As much as cricketers are trying to make up for lost time so is the English summer. Thus, it was inevitable that the third fixture in was threatened by a day of bad weather sandwiched in between two of sunshine and July warmth. I had to get the word ‘sandwich’ in, for it is unlikely that there will be much mention of that this summer. At least Jordy will be safe from tea rush jestering.
For a while it looked like there may be no cricket at all. The A23 gave the wipers a good outing and The Author arrived at Berrylands with Johno heading in the opposite direction. Thankfully, his outing was merely for supplies and most of the crew were in place, if looking resigned and a little reluctant.
There was a desire to play among some but not so much among others. One of the issues that the Berrylands has, unlike Plumpton which is just inside the chalk layers, is that wicket is built on clay. A properly prepared clay wicket is a batsman’s paradise. A poorly prepared wicket can produce an uneven and, if wet especially, dangerous bounce. Berrylands falls into the latter category. A wicket which has been neglected beyond basic preparation for some time. The water here does drain east across the field (there is a fertile area near the changing rooms) but playing in wet conditions can do immense damage for a wicket that is under-resourced to recover, which may cause problems down the line. Thus, a decision to play is at your own risk if there are pacey bowlers about. A decision to play a junior match yesterday would have been a safeguarding fail.
Wanderers lost the toss (I think we’ve ran out of jokes here….) and were put into bat and, with said pitch irregularities, found the going tough. Lloyd fell early and The Big Bear struggled to maintain any fluency. Yet, despite another interruption and a few soil explosions, he and Will constructed one of the most commendable stands in recent times, a relatively easy chance offered by Will being spilled during this period potentially proving costly. With 50 runs coming between overs 10 and 20 there laid the foundations of a match winning total. Wanderers are now used to such top order showings, but this Sunday was especially conspicuous. But when both players fell with the score in nineties an 180+ total immediately looked beyond likely and it was always going to revert to a rear-guard action as early as middle order.
Thus, it proved, Mr Styles, unnerved by the prospect of having just avoided a salvo from the mouth of the diseased sphere’s cannon, cut and scythed his way to 22. Numbers six to eleven, in new Wanderers tradition, had clearly heard of The Authors newly formed Binary Club and set out to make donations. Four ducks and two singles bringing the total contributions to 14 already this July. ‘I’m wondering if there might be 50 of them this season’, said The Author, ‘Can’t you settle for 20 ?’ replied Gwyllim. I might if the club stopped donations at the end of July….
The Yellow Stumps bowling was, at times, deceptively quick. Ben Gardener, who wasn’t brought on until the 31st over with the score on 118, took 5 wickets for 4 runs without being the most proficient of the pick. But at that stage Wanderers were in the lower order and the fragilities had re-surfaced. Nonetheless, 128 all out is always something to work with.
The weather dried up and the match continued. For Yellow Stumps this worked in their favour. The Wanderers attack, although focused, is lacking pace these days. The track was much easier to bat on and the bowlers had to work hard. The opening stand between batsman Gardener (F) and Richardson was fluent and able.

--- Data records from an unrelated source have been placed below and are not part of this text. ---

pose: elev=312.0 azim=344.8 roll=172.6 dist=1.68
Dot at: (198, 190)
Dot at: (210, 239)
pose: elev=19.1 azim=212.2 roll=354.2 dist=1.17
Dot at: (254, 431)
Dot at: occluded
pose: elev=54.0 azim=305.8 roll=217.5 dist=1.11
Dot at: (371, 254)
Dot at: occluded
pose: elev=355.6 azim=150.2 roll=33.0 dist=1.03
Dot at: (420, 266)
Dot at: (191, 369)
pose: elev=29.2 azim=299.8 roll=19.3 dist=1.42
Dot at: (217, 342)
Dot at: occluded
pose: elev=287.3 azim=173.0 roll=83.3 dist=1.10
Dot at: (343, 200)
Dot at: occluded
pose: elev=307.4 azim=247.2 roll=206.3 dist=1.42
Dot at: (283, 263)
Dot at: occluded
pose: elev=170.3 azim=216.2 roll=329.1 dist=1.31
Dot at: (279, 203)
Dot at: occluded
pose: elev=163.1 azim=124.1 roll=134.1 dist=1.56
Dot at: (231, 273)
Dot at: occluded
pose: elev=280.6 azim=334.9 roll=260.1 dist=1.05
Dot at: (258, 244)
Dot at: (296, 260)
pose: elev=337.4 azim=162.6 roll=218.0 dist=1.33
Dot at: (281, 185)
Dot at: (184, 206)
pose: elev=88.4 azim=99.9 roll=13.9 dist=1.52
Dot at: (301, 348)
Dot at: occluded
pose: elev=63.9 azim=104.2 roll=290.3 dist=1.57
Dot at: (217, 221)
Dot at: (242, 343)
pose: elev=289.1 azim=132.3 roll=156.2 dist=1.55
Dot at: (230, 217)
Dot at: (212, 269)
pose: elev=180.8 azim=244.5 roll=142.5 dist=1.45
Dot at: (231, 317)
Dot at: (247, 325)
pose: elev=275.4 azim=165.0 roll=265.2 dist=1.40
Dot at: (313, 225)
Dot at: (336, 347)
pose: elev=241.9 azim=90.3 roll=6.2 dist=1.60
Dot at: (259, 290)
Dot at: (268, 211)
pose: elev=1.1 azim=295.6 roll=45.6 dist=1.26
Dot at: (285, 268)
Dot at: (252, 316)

Broken first on 48, the Yellows reached 65, and halfway, with just two wickets down. Luke had taken his first of two with another wicket to The Oldest Swinger in Town. The comfortable response continued though, with the third wicket partnership adding another 47 and the run rate increasing. Despite being comfortable placed to trounce Wanderers at 112-2, Yellow Stumps lost three wickets in the final push. One of these, to the delight of the Wanderers ensemble, to Noodle who having celebrated his catch behind was promptly dispatched for a huge six to finish the game in Yellow Stumps favour.
Much talk of further availabilities ensued and it seems that many are keen to get as much bat’n’ball in as they can. The social fun continues, the game remains splendid, and the Binary Club needs new staff to receive the plethora of donations. On to Wednesday.